Mais de grâce, n’allez pas vous plaindre quand un promoteur met une vedette à l’affiche dans une salle payante. Au fait, combien d’artistes francophones d’Europe ont présenté un spectacle payant en tête d’affiche – pas un spectacle collectif – au Centre Bell/Molson depuis le 1er janvier 2000? Cherchez bien, sans « googler »…
De mémoire, je ne vois que Patrick Bruel, Johnny Hallyday et Indochine. J’en oublie peut-être, mais le chiffre est inférieur aux doigts des deux mains. Peut-être même aux doigts d’une seule main… Donc, Stromae au Centre Bell, c’est un événement.
Très abordable
Et avec deux gammes de prix de billets (62,50 $ et 42, 50 $), on ne peut pas dire qu’il s’agisse d’un spectacle hors de prix. Les prix des billets pour Lady Gaga (2 juillet) vont de 48,50 à 219,50 $ et ceux pour voir Katy Perry (15 juillet) sont dans une fourchette comprise entre 43 $ à 168 $ Et je vous parie qu’il y aura plus de monde à ces deux spectacles-là qu’à celui de Stromae, un jeune homme dans la vingtaine qui n’en est qu’à son deuxième disque.
Je vous entends d’ici : « Vous avez le beau jeu, monsieur le chroniqueur, car vous assistez gratuitement à ces spectacles. » Vrai.

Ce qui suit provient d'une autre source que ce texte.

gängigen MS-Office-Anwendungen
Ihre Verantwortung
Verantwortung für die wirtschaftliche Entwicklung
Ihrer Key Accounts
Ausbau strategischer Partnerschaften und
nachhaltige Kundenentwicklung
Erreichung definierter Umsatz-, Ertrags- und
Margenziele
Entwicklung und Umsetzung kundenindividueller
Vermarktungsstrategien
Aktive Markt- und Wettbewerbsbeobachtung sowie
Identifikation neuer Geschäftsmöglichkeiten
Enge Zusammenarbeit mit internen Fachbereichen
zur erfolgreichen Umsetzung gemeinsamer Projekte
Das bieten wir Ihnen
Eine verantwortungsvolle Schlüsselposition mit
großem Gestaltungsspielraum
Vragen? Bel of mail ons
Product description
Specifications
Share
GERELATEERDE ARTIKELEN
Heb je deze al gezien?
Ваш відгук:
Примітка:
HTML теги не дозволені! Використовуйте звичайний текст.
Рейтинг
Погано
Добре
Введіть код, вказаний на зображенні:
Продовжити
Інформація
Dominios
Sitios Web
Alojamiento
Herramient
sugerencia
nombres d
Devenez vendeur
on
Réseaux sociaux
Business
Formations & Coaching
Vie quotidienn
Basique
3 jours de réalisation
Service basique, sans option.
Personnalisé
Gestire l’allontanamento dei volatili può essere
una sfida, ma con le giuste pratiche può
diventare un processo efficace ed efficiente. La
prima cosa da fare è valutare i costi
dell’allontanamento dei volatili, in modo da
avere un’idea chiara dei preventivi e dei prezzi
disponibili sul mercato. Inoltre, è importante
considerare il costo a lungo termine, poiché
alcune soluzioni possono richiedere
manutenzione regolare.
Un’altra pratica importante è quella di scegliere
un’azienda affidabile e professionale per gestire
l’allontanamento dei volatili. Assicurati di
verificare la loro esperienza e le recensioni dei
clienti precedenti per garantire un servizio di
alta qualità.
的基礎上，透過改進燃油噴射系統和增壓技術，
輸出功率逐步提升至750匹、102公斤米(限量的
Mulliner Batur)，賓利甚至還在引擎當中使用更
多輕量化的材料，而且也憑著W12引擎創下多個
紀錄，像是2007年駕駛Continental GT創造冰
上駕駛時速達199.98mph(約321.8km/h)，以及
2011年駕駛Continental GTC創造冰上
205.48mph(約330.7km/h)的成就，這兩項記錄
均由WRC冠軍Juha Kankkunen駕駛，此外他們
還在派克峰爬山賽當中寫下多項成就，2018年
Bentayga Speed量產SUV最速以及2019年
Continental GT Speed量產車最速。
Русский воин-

Parce que c’est mon travail, mais mon « budget spectacles » lors des 14 derniers mois approche quand même les 2000 $. Quand je ne travaille pas, je paie.
Pourquoi? Parce que l’on peut désormais voler impunément la musique de n’importe quel artiste débutant ou établi, d’ici ou d’ailleurs. Le spectacle, pour ces derniers, est désormais la principale source de revenus.
Et comme je ne veux pas voir cet art nommé chanson ou musique disparaître, j’espère que nous sommes encore prêts à débourser collectivement pour assister aux prestations de ceux qui créent de la musique.